Il était là depuis quelques instants, sans pouvoir se décider à rien, lorsqu’il s’entendit appeler à voix basse, avec un accent qui le fit tressaillir ; et jetant les yeux sur un petit bois de chênes qui bordait le chemin à sa droite, il vit dans l’ombre un pan de robe qui glissait derrière les arbres. Il s’élança de ce côté, et, lorsqu’il se fut assez engagé dans le bois pour n’avoir à craindre aucun témoin, Gilberte se retourna et l’appela encore.

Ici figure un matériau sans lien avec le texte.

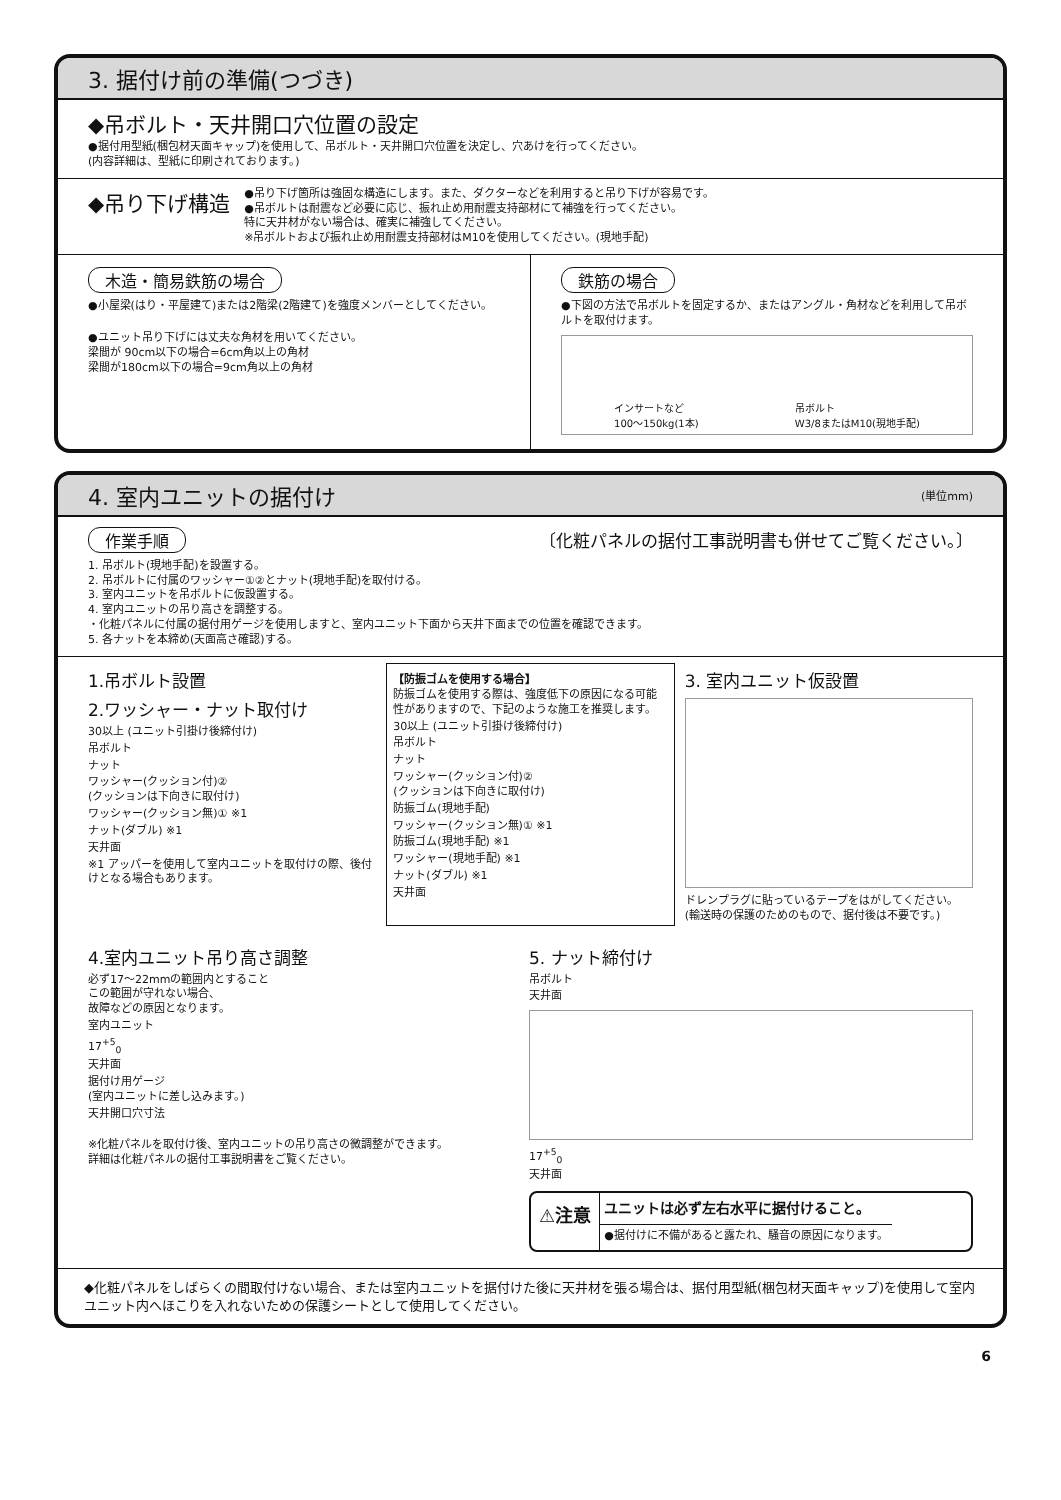3. 据付け前の準備(つづき)
◆吊ボルト・天井開口穴位置の設定
●据付用型紙(梱包材天面キャップ)を使用して、吊ボルト・天井開口穴位置を決定し、穴あけを行ってください。
(内容詳細は、型紙に印刷されております。)
◆吊り下げ構造
●吊り下げ箇所は強固な構造にします。また、ダクターなどを利用すると吊り下げが容易です。
●吊ボルトは耐震など必要に応じ、振れ止め用耐震支持部材にて補強を行ってください。
特に天井材がない場合は、確実に補強してください。
※吊ボルトおよび振れ止め用耐震支持部材はM10を使用してください。(現地手配)
木造・簡易鉄筋の場合
●小屋梁(はり・平屋建て)または2階梁(2階建て)を強度メンバーとしてください。
●ユニット吊り下げには丈夫な角材を用いてください。
梁間が 90cm以下の場合=6cm角以上の角材
梁間が180cm以下の場合=9cm角以上の角材
鉄筋の場合
●下図の方法で吊ボルトを固定するか、またはアングル・角材などを利用して吊ボルトを取付けます。
インサートなど
100〜150kg(1本) 吊ボルト
W3/8またはM10(現地手配)
4. 室内ユニットの据付け (単位mm)
作業手順 〔化粧パネルの据付工事説明書も併せてご覧ください。〕
1. 吊ボルト(現地手配)を設置する。
2. 吊ボルトに付属のワッシャー①②とナット(現地手配)を取付ける。
3. 室内ユニットを吊ボルトに仮設置する。
4. 室内ユニットの吊り高さを調整する。
・化粧パネルに付属の据付用ゲージを使用しますと、室内ユニット下面から天井下面までの位置を確認できます。
5. 各ナットを本締め(天面高さ確認)する。
1.吊ボルト設置
2.ワッシャー・ナット取付け
30以上 (ユニット引掛け後締付け)
吊ボルト
ナット
ワッシャー(クッション付)②
(クッションは下向きに取付け)
ワッシャー(クッション無)① ※1
ナット(ダブル) ※1
天井面
※1 アッパーを使用して室内ユニットを取付けの際、後付けとなる場合もあります。
【防振ゴムを使用する場合】
防振ゴムを使用する際は、強度低下の原因になる可能性がありますので、下記のような施工を推奨します。
30以上 (ユニット引掛け後締付け)
吊ボルト
ナット
ワッシャー(クッション付)②
(クッションは下向きに取付け)
防振ゴム(現地手配)
ワッシャー(クッション無)① ※1
防振ゴム(現地手配) ※1
ワッシャー(現地手配) ※1
ナット(ダブル) ※1
天井面
3. 室内ユニット仮設置
ドレンプラグに貼っているテープをはがしてください。
(輸送時の保護のためのもので、据付後は不要です。)
4.室内ユニット吊り高さ調整
必ず17〜22mmの範囲内とすること
この範囲が守れない場合、
故障などの原因となります。
室内ユニット
17<sup>+5</sup><sub>0</sub>
天井面
据付け用ゲージ
(室内ユニットに差し込みます。)
天井開口穴寸法
※化粧パネルを取付け後、室内ユニットの吊り高さの微調整ができます。
詳細は化粧パネルの据付工事説明書をご覧ください。
5. ナット締付け
吊ボルト
天井面
17<sup>+5</sup><sub>0</sub>
天井面
⚠注意
ユニットは必ず左右水平に据付けること。
●据付けに不備があると露たれ、騒音の原因になります。
◆化粧パネルをしばらくの間取付けない場合、または室内ユニットを据付けた後に天井材を張る場合は、据付用型紙(梱包材天面キャップ)を使用して室内ユニット内へほこりを入れないための保護シートとして使用してください。
6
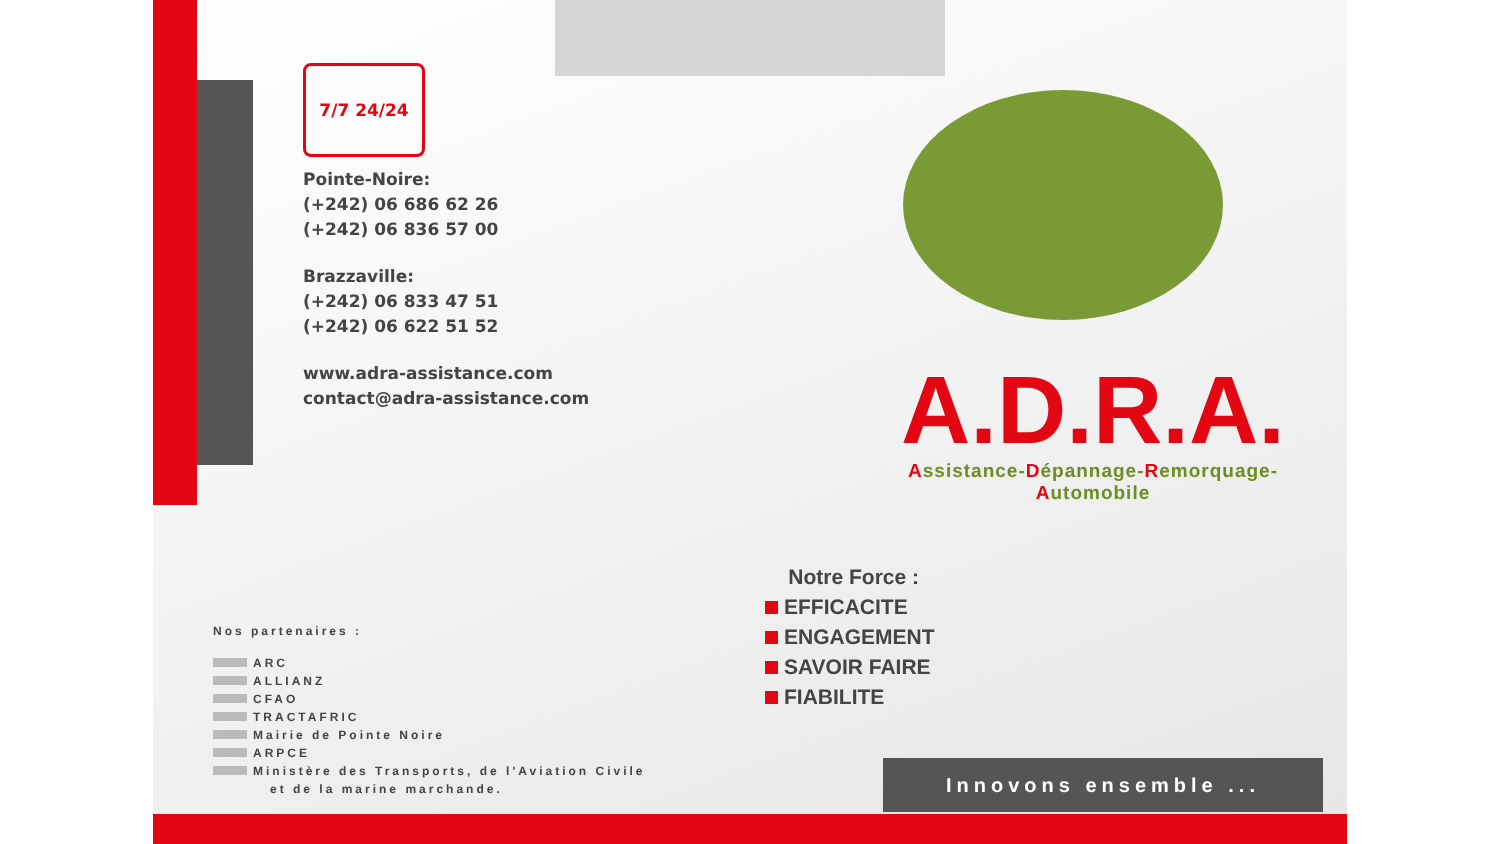7/7 24/24
Pointe-Noire:
(+242) 06 686 62 26
(+242) 06 836 57 00
Brazzaville:
(+242) 06 833 47 51
(+242) 06 622 51 52
www.adra-assistance.com
contact@adra-assistance.com
Nos partenaires :
ARC
ALLIANZ
CFAO
TRACTAFRIC
Mairie de Pointe Noire
ARPCE
Ministère des Transports, de l'Aviation Civile
et de la marine marchande.
A.D.R.A.
Assistance-Dépannage-Remorquage-Automobile
Notre Force :
EFFICACITE
ENGAGEMENT
SAVOIR FAIRE
FIABILITE
Innovons ensemble ...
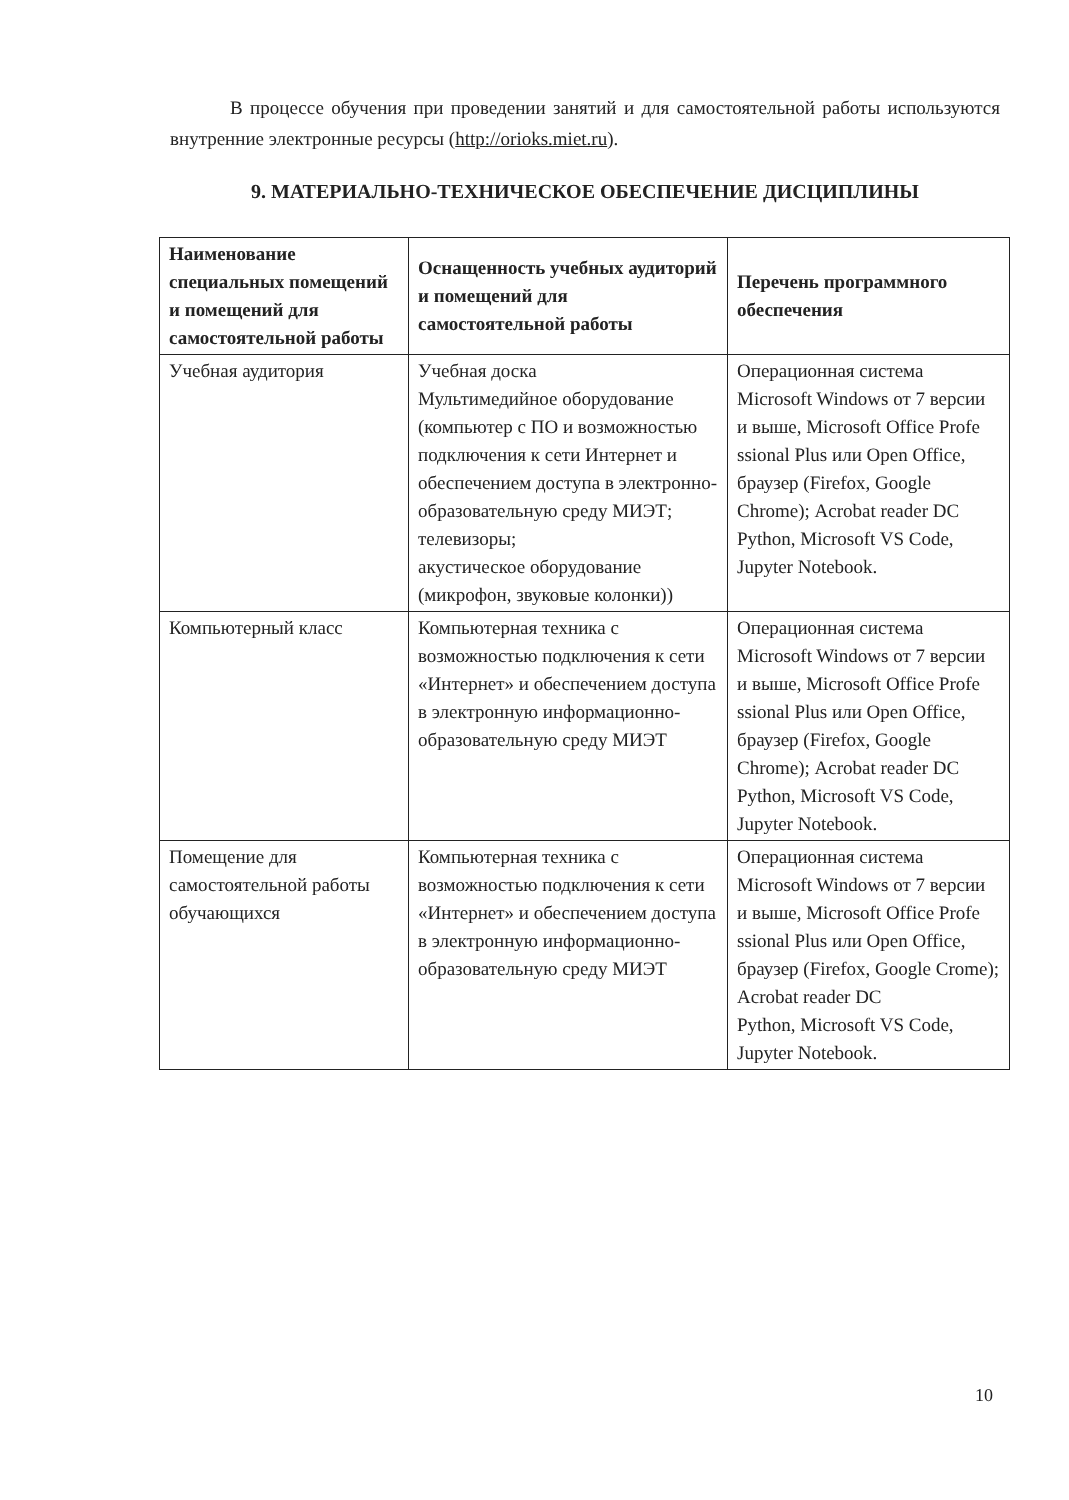В процессе обучения при проведении занятий и для самостоятельной работы используются внутренние электронные ресурсы (http://orioks.miet.ru).
9. МАТЕРИАЛЬНО-ТЕХНИЧЕСКОЕ ОБЕСПЕЧЕНИЕ ДИСЦИПЛИНЫ
| Наименование специальных помещений и помещений для самостоятельной работы | Оснащенность учебных аудиторий и помещений для самостоятельной работы | Перечень программного обеспечения |
| --- | --- | --- |
| Учебная аудитория | Учебная доска Мультимедийное оборудование (компьютер с ПО и возможностью подключения к сети Интернет и обеспечением доступа в электронно-образовательную среду МИЭТ; телевизоры; акустическое оборудование (микрофон, звуковые колонки)) | Операционная система Microsoft Windows от 7 версии и выше, Microsoft Office Profe ssional Plus или Open Office, браузер (Firefox, Google Chrome); Acrobat reader DC Python, Microsoft VS Code, Jupyter Notebook. |
| Компьютерный класс | Компьютерная техника с возможностью подключения к сети «Интернет» и обеспечением доступа в электронную информационно-образовательную среду МИЭТ | Операционная система Microsoft Windows от 7 версии и выше, Microsoft Office Profe ssional Plus или Open Office, браузер (Firefox, Google Chrome); Acrobat reader DC Python, Microsoft VS Code, Jupyter Notebook. |
| Помещение для самостоятельной работы обучающихся | Компьютерная техника с возможностью подключения к сети «Интернет» и обеспечением доступа в электронную информационно-образовательную среду МИЭТ | Операционная система Microsoft Windows от 7 версии и выше, Microsoft Office Profe ssional Plus или Open Office, браузер (Firefox, Google Crome); Acrobat reader DC Python, Microsoft VS Code, Jupyter Notebook. |
10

« Venez, Émile, lui dit-elle lorsqu’il fut à ses côtés. Nous n’avons pas un instant à perdre… Mon père est dans la prairie, tout près d’ici. Je vous ai aperçu et reconnu au moment où vous descendiez dans ce chemin, et je me suis éloignée sans rien dire, pendant qu’il cause avec les faucheurs. J’ai une lettre à vous montrer, une lettre de M. Cardonnet ; mais la nuit ne nous permet pas de la lire, et je vais vous la dire à peu près mot à mot. Je la sais par cœur. »

Et quand Gilberte eut en quelque sorte récité cette lettre :

« Maintenant, dit-elle, expliquez-moi ce que cela signifie… Je crois le comprendre ; mais j’ai besoin de le savoir de vous.

— Ô Gilberte ! s’écria Émile, je n’ai pas eu le courage d’aller vous le dire ; mais c’est la volonté de Dieu qui fait que je vous rencontre, et que mon sort va être décidé par vous. Dites-moi, ô ma Gilberte ! ô mon premier et dernier amour ! savez-vous pourquoi je vous aime ?

— C’est apparemment, répondit Gilberte en lui abandonnant sa main qu’il pressa contre ses lèvres, parce que vous avez deviné en moi un cœur fait pour vous aider.